Skip to content

Latest commit

 

History

History
142 lines (113 loc) · 6.24 KB

data_organization.md

File metadata and controls

142 lines (113 loc) · 6.24 KB

Data Organization in pytorch-dense-correspondence

The purpose of this doc is to describe the organization for how data logs are stored, their format, directory structure, etc.

Highest level directory structure

At the highest level we use this directory identifier to identify where data is located:

pdc/

Most data will live in data logs in this location:

pdc/
    logs_proto/

Within logs_proto, there is one directory for each RGBD video log and associated data.

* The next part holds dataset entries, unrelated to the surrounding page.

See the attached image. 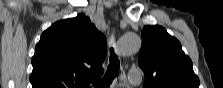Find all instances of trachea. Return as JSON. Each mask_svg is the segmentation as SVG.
<instances>
[{"instance_id":"1","label":"trachea","mask_w":223,"mask_h":88,"mask_svg":"<svg viewBox=\"0 0 223 88\" xmlns=\"http://www.w3.org/2000/svg\"><path fill=\"white\" fill-rule=\"evenodd\" d=\"M119 60L117 55L114 53L113 48H111V55H110V64L107 68V71L104 77L93 83V86L96 88H109L110 84L112 83L113 79L118 76L119 74Z\"/></svg>"}]
</instances>
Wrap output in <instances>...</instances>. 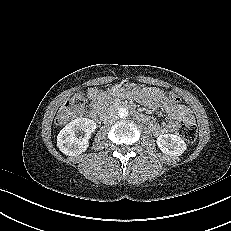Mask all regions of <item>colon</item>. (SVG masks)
<instances>
[{
	"label": "colon",
	"instance_id": "5ec220e1",
	"mask_svg": "<svg viewBox=\"0 0 231 231\" xmlns=\"http://www.w3.org/2000/svg\"><path fill=\"white\" fill-rule=\"evenodd\" d=\"M168 99L172 104H181L180 97L175 93H170ZM84 107L82 95H75L64 106L57 116L56 122L60 125L67 123L70 119L78 116ZM179 133L187 142H194L197 137V127L194 123H185L180 127Z\"/></svg>",
	"mask_w": 231,
	"mask_h": 231
}]
</instances>
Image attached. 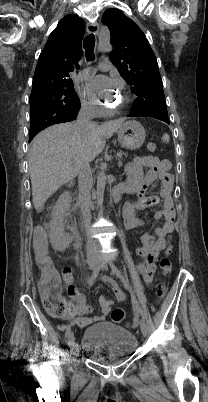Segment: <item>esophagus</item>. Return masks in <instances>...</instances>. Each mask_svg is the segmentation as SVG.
<instances>
[{"mask_svg":"<svg viewBox=\"0 0 208 402\" xmlns=\"http://www.w3.org/2000/svg\"><path fill=\"white\" fill-rule=\"evenodd\" d=\"M87 32L89 34L97 35L99 32V25L98 23H88L87 25Z\"/></svg>","mask_w":208,"mask_h":402,"instance_id":"obj_1","label":"esophagus"}]
</instances>
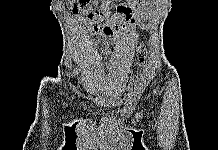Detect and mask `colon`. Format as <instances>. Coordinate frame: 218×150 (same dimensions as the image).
I'll use <instances>...</instances> for the list:
<instances>
[{"mask_svg":"<svg viewBox=\"0 0 218 150\" xmlns=\"http://www.w3.org/2000/svg\"><path fill=\"white\" fill-rule=\"evenodd\" d=\"M86 0H77V2L73 5V10L77 9L80 5L84 4ZM146 56V49L141 48L139 50V58L143 61Z\"/></svg>","mask_w":218,"mask_h":150,"instance_id":"5ec220e1","label":"colon"}]
</instances>
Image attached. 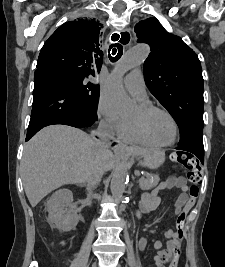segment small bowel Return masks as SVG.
I'll list each match as a JSON object with an SVG mask.
<instances>
[{
    "instance_id": "small-bowel-1",
    "label": "small bowel",
    "mask_w": 225,
    "mask_h": 267,
    "mask_svg": "<svg viewBox=\"0 0 225 267\" xmlns=\"http://www.w3.org/2000/svg\"><path fill=\"white\" fill-rule=\"evenodd\" d=\"M172 188H178L183 191V193L177 199L174 208L175 212L178 213L187 201V195L185 193L187 190V181L182 176L169 177L166 181L161 183V185L157 189L145 195L140 205V211L144 213H149L156 210L160 203V194ZM165 239V248H163V242L161 240H157L154 242V248L157 250V254L154 257L156 267H159V264L161 262L169 261L176 246L179 244L177 232L173 231L172 229H169L165 232ZM139 247L142 250L146 249L147 239L145 236H142L140 238Z\"/></svg>"
}]
</instances>
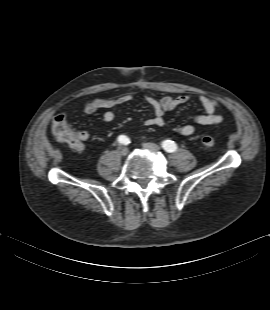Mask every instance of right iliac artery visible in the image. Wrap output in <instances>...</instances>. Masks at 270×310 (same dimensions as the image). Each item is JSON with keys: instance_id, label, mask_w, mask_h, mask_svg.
I'll return each mask as SVG.
<instances>
[{"instance_id": "right-iliac-artery-1", "label": "right iliac artery", "mask_w": 270, "mask_h": 310, "mask_svg": "<svg viewBox=\"0 0 270 310\" xmlns=\"http://www.w3.org/2000/svg\"><path fill=\"white\" fill-rule=\"evenodd\" d=\"M118 142L122 144H128L130 142L129 138L125 135H120L118 137Z\"/></svg>"}]
</instances>
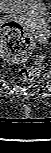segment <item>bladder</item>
<instances>
[{
	"label": "bladder",
	"mask_w": 51,
	"mask_h": 153,
	"mask_svg": "<svg viewBox=\"0 0 51 153\" xmlns=\"http://www.w3.org/2000/svg\"><path fill=\"white\" fill-rule=\"evenodd\" d=\"M0 7L5 13L22 14L46 18L48 7L44 0H0Z\"/></svg>",
	"instance_id": "31cf9c89"
}]
</instances>
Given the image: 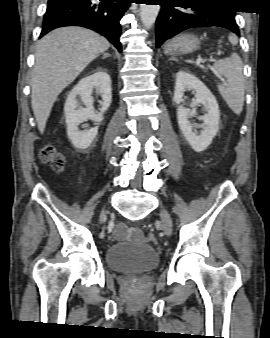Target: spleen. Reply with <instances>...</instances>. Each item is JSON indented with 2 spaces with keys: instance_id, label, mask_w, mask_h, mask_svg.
Listing matches in <instances>:
<instances>
[{
  "instance_id": "1",
  "label": "spleen",
  "mask_w": 270,
  "mask_h": 338,
  "mask_svg": "<svg viewBox=\"0 0 270 338\" xmlns=\"http://www.w3.org/2000/svg\"><path fill=\"white\" fill-rule=\"evenodd\" d=\"M214 68L227 80L226 84L218 85L221 96L235 114H240L243 109L245 93L241 58L237 53H232L230 57L215 62Z\"/></svg>"
}]
</instances>
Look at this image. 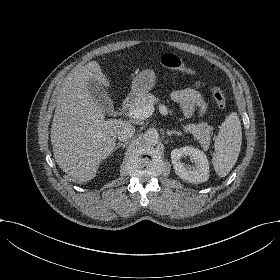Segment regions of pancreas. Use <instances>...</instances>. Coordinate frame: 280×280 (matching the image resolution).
Wrapping results in <instances>:
<instances>
[{
  "instance_id": "cf45deb5",
  "label": "pancreas",
  "mask_w": 280,
  "mask_h": 280,
  "mask_svg": "<svg viewBox=\"0 0 280 280\" xmlns=\"http://www.w3.org/2000/svg\"><path fill=\"white\" fill-rule=\"evenodd\" d=\"M158 99L151 94L143 95L138 97L131 103V109H139L145 107L147 104H156ZM183 129L187 133H192L195 136V139L200 141L201 145L205 150H208L211 142V135L213 128L208 126L207 123H200V124H189L184 125Z\"/></svg>"
}]
</instances>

These logs have unique names which correspond to the year, month, day, hour, minute, second they were created (YYYY-MM-DD-hh-mm-ss). For example they might be located at:

pdc/
    logs_proto/
        2018-04-06-11-34-13/
        2018-04-06-11-37-44/
        2018-04-03-19-56-58/

Log directories

A "log" for our purposes is the folder and all of the data inside of it. Inside each log are two sub-directories, raw, and processed:

pdc/
    logs_proto/
        2018-04-06-11-34-13/
            raw/
            processed/

There are a couple reasons for having separate raw/ and processed/ subdirectories:

  1. Having separate raw/ and processed/ subdirectories makes it very easy to:
    • Copy only processed data, no raw data, to different locations for training + testing
    • Easily rm -rf ./processed or even rm -rf ./logs_proto/*/processed in order for us iterate and re-do how we are taking raw data and processing it
  2. There is a large difference, due to the downsampling that we do the data, in their sizes:
    • Raw data of a typical log is, for example at this time of writing, 5.2 GB
    • Processed and downsampled data for downstream training is, for example at this time of writing, only 115 MB

Data within a log

Within these two folders, for each log, at this time of writing we have the following files:

pdc/
    logs_proto/
        2018-04-06-11-34-13/
            raw/
                fusion_2018-04-06-11-34-13.bag
            processed/
                fusion_mesh.ply
                fusion_pointcloud.ply
                tsdf.bin
                images/
                image_masks/
                rendered_images/

The above components are as follows. Note that these components are generated by different components of the data processing pipeline. More on how this data processing pipeline fits together is described in data_pipeline.md

Subdirectory Item Description Generated by
raw/ fusion_YYYY-MM-DD-hh-mm-ss.bag Raw rosbag of all data needed for fusion. The redundant date is a double check that logs are in the right place. spartan
processed/ fusion_mesh.ply Mesh of the scene generated from tsdf-fusion, then marching cubes spartan
processed/ fusion_pointcloud.ply Pointcloud of the scene generated from tsdf-fusion tsdf-fusion (subrepo of spartan)
processed/ tsdf.bin TSDF scene generated from tsdf-fusion tsdf-fusion (subrepo of spartan)
processed/ images/ sub-directory of extracted images and other metadata spartan
processed/ image_masks/ masks of objects of interest pytorch-dense-correspondence
processed/ rendered_images/ rendered depth images against the fused scene mesh pytorch-dense-correspondence

Data within image folders

Within the image folders we have the following layout, which completes the layout of a log folder structure:

pdc/
    logs_proto/
        2018-04-06-11-34-13/
            raw/
                fusion_2018-04-06-11-34-13.bag
            processed/
                fusion_mesh.ply
                fusion_pointcloud.ply
                tsdf.bin
                images/
                    000000_rgb.png
                    000000_depth.png
                    ...
                    002553_rgb.png
                    002553_depth.png
                    ...
                    camera_info.yaml
                    pose_data.yaml
                image_masks/
                    000000_mask.png
                    000000_visible_mask.png
                    ...
                    002553_mask.png
                    002553_visible_mask.png
                rendered_images/
                    000000_depth.png
                    000000_depth_cropped.png
                    ...
                    002553_depth.png
                    002553_depth_cropped.png

Note that images that remain in processed/ data have already been downsampled, and so not every number exists, i.e. 000000_rgb.png, then 000017_rgb.png. All original images exist, however, in the original rosbag within raw/.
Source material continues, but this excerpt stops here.